Almost immediately, I fell in love with teaching, the process of working with students, and the very visible growth of the tutoring center’s “regulars” that I observed. There is something so rewarding about seeing a student, who is frustrated and nearing the point of giving up, start to understand a concept and get excited about the material. Those “light bulb moments,” if you will, are truly inspiring and incredibly amazing. Ultimately, my tutoring experience allowed me to realize that med school was not for me, but that teaching was. I was excited to “work” every day. In fact, it didn’t even seem like work. Each day was different and I loved that. Even when I wasn’t “working” I would constantly find myself thinking about my tutoring methods or how I could have explained a particular concept better.
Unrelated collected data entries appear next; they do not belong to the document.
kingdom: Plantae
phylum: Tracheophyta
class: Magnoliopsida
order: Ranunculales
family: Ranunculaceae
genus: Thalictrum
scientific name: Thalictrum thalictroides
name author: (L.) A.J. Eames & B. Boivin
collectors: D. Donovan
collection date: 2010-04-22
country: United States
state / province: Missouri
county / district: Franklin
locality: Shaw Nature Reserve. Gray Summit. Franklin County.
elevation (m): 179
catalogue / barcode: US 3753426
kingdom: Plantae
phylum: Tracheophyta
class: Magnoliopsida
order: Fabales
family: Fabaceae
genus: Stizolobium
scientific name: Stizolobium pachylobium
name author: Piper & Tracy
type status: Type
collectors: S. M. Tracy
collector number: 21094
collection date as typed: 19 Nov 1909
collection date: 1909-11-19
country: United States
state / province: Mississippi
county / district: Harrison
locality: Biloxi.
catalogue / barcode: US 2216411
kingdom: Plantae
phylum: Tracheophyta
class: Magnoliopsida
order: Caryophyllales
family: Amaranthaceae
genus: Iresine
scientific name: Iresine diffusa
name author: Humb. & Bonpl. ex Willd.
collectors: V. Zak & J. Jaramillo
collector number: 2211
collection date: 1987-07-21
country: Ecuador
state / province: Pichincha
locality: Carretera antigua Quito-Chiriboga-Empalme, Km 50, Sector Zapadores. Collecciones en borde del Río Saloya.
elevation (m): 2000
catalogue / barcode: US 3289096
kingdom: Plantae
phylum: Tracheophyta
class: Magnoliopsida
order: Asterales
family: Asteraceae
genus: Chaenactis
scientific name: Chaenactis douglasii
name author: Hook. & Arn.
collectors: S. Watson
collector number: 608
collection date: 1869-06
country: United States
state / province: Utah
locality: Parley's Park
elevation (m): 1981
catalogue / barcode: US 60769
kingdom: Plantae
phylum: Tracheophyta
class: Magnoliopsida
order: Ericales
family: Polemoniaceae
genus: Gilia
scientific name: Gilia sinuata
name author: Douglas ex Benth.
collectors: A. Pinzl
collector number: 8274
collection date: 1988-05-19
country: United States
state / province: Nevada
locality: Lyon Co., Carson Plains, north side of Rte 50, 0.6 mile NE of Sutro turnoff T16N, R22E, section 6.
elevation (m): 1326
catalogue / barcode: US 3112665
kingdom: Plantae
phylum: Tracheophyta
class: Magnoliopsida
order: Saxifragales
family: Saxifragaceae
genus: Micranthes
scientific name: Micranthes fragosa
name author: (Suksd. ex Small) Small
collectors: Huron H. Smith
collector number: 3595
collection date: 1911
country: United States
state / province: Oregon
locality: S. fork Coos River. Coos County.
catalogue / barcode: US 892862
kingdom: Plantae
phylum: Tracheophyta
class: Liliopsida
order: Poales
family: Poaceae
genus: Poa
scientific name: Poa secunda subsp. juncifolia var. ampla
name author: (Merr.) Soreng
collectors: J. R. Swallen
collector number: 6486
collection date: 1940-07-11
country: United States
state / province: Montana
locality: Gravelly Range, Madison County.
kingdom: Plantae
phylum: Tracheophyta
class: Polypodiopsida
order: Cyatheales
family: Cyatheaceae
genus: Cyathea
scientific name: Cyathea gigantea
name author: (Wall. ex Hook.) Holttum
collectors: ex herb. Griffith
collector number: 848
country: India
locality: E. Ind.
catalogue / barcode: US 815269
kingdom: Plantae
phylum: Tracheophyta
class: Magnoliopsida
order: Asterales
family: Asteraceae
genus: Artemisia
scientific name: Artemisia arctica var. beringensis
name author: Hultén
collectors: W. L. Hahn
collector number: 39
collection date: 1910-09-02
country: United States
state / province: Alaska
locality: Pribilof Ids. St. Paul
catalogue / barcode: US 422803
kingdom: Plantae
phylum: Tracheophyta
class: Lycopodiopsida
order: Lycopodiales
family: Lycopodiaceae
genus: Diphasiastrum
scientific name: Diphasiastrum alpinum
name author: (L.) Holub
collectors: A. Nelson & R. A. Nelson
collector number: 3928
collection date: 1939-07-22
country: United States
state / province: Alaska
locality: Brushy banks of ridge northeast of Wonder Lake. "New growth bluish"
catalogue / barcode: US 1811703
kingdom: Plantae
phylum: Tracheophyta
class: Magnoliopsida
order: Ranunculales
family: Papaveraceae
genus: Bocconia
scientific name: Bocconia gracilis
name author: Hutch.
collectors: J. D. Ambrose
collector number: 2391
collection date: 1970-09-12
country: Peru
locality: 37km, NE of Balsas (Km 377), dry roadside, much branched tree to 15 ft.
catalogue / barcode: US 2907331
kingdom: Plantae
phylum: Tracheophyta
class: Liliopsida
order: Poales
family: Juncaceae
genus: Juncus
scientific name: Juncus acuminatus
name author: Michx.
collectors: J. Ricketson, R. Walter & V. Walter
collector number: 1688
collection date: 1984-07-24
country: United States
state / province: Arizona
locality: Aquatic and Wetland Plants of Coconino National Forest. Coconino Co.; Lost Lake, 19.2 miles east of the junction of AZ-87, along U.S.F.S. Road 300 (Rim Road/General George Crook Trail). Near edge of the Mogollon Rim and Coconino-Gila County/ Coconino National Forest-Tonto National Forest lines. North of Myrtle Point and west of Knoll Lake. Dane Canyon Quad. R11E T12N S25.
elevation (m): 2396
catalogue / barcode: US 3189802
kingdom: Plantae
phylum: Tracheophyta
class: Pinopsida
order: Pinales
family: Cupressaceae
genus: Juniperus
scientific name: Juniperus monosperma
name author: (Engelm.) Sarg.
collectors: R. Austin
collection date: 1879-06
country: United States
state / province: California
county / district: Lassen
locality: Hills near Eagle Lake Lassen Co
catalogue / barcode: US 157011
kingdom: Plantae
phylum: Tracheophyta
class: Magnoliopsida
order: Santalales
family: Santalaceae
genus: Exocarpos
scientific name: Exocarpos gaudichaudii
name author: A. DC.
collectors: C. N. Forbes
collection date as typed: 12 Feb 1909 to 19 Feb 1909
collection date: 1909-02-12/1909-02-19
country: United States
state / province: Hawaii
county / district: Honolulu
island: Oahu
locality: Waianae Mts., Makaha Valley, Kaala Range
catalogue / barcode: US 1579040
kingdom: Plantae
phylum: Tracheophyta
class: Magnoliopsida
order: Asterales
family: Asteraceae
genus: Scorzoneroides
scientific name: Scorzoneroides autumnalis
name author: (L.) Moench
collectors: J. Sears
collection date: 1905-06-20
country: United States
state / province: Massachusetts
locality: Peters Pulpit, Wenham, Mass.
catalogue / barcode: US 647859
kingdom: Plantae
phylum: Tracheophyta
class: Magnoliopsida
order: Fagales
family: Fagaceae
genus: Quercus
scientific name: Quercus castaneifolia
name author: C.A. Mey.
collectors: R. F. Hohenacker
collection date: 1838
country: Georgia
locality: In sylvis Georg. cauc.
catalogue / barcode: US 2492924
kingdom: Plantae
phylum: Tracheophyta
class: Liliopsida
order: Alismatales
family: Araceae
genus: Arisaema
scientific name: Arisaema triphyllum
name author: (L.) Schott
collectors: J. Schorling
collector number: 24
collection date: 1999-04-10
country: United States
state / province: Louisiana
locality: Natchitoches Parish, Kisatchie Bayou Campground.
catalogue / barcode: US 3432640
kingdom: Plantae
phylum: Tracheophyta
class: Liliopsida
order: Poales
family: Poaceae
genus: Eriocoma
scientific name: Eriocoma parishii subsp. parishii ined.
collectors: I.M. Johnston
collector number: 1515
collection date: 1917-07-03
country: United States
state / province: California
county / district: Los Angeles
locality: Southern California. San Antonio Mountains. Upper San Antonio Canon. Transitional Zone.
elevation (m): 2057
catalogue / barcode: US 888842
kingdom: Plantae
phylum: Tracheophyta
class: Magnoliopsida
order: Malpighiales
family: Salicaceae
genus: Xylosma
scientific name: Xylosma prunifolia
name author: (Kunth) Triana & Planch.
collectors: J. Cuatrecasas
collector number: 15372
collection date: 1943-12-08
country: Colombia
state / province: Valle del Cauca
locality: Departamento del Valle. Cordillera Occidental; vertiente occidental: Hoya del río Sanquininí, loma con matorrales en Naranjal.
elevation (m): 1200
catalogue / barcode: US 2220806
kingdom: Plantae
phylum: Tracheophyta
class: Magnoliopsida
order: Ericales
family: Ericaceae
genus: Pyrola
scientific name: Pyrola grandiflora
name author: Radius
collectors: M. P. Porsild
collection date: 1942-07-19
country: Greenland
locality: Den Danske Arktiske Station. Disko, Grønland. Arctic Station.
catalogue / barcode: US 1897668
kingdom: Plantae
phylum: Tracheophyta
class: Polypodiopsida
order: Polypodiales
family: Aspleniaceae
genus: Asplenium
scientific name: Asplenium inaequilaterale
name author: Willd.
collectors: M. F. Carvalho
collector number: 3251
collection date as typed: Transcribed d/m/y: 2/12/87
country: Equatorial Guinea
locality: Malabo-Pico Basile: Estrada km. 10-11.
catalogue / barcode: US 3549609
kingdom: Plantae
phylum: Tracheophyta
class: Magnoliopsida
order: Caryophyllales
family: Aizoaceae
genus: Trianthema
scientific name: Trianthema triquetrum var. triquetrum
In a way, the opportunity to tutor really changed my life. It provided me with clarity and a new sense of direction.
Overall, I just want to close with a summary of my thoughts.
- One: be proud of yourself no matter what your career is, and surround yourself with people who offer support and encouragement.
- Two: not everyone is going to like what you do, so be aware of that, don’t get too offended, and just don’t waste your time on those people.
- Three: change is always hard, but sometimes you learn a lot about yourself during the process, and the hardest transitions or moments in your life make you stronger and build your character even further.
- Four: truly listen to advice from those that inspire you and make sure they know you appreciate them and their advice.
- And five: do what you love no matter what anyone says. It’s your life to live, and you only get one shot at it.